The moon lander dubbed Odysseus is “alive and well” but resting on its side a day after its white-knuckle touchdown as the first private spacecraft ever to reach the lunar surface, and the first from the U.S. since 1972, the company behind the vehicle said on Friday.
Houston-based Intuitive Machines (LUNR.O), opens new tab also revealed that human error led to a failure of the spacecraft’s laser-based range finders, how engineers detected the glitch by chance hours before landing time, and how they improvised an emergency fix that saved the mission from a probable crash.
Although the Odysseus made it to the surface intact on Thursday, analysis of data by flight engineers showed the six-legged craft apparently tripped over its own feet as it neared the end of its final descent, company officials said at a briefing the next day.
The spacecraft is believed to have caught one of its landing feet on the uneven lunar surface and tipped over, coming to rest sideways, propped up on a rock at one end, said CEO Stephen Altemus, whose company built and flew the lander.
Still, all indications are that Odysseus “is stable near or at our intended landing site,” close to a crater called Malapert A in the region of the moon’s south pole, Altemus told reporters.
“We do have communications with the lander,” and mission control operators are sending commands to the vehicle, Altemus said, adding that they were working to obtain the first photo images from the lunar surface from the landing site.
A brief mission status report posted to the company’s website earlier on Friday described Odysseus “alive and well.”
The company had said shortly after touchdown on Thursday that radio signals indicated Odysseus, a 13-foot-tall hexagonal cylinder, had landed in an upright position, but Altemus said that faulty conclusion was based on telemetry from before the landing.
DOWNSIDES OF SIDEWAYS
Although the lander’s sideways position is far from ideal, company officials said that all but one of its six NASA science and technology payloads were mounted on portions of the vehicle left exposed and receptive to communications, “which is very good for us,” Altemus said.
“We think we can meet all the needs of the commercial payloads” as well, he added.
However, two of the spacecraft’s antennae were left pointed at the surface, a circumstance that will limit communications with the lander, Altemus said.

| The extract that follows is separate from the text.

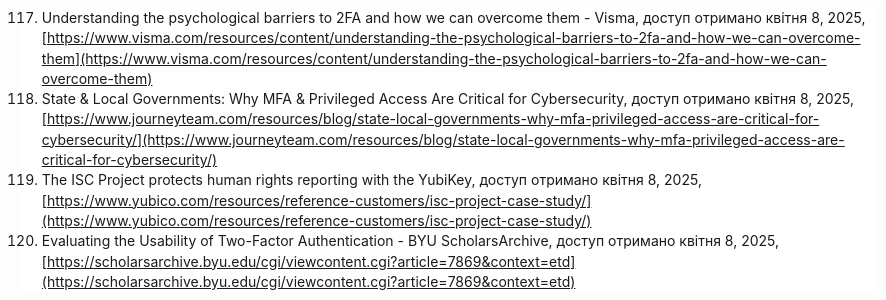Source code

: 117. Understanding the psychological barriers to 2FA and how we can overcome them - Visma, доступ отримано квітня 8, 2025, [https://www.visma.com/resources/content/understanding-the-psychological-barriers-to-2fa-and-how-we-can-overcome-them](https://www.visma.com/resources/content/understanding-the-psychological-barriers-to-2fa-and-how-we-can-overcome-them)
118. State & Local Governments: Why MFA & Privileged Access Are Critical for Cybersecurity, доступ отримано квітня 8, 2025, [https://www.journeyteam.com/resources/blog/state-local-governments-why-mfa-privileged-access-are-critical-for-cybersecurity/](https://www.journeyteam.com/resources/blog/state-local-governments-why-mfa-privileged-access-are-critical-for-cybersecurity/)
119. The ISC Project protects human rights reporting with the YubiKey, доступ отримано квітня 8, 2025, [https://www.yubico.com/resources/reference-customers/isc-project-case-study/](https://www.yubico.com/resources/reference-customers/isc-project-case-study/)
120. Evaluating the Usability of Two-Factor Authentication - BYU ScholarsArchive, доступ отримано квітня 8, 2025, [https://scholarsarchive.byu.edu/cgi/viewcontent.cgi?article=7869&context=etd](https://scholarsarchive.byu.edu/cgi/viewcontent.cgi?article=7869&context=etd)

Also the functionality of a solar energy panel on the top of Odysseus, now facing the wrong way, is uncertain, but a second array on the side of the spacecraft appears to be in working order, and the spacecraft’s batteries had been fully charged, he said.
The uncrewed robot spacecraft reached the lunar surface on Thursday after a nail-biting final approach and descent in which a problem with its navigation system surfaced, requiring flight controllers on the ground to employ an untested work-around to avoid what could have been a catastrophic crash landing.
The original laser-powered range finders had been rendered non-functional because company engineers at NASA’s Kennedy Space Center in Florida had inadvertently failed to unlock a safety switch before the lander’s launch to space last Thursday, Altemus said.
“That was an oversight on our part,” he said, likening the overlooked switch to a safety mechanism on a firearm.
The problem was only detected by happenstance a week later during lunar orbit, with just hours to go before landing, when flight controllers were troubleshooting a different issue.
Otherwise, they might only have realized the safety lock was still on when it was time to power up the range finders during the last five minutes of descent, mission director Tim Crain said.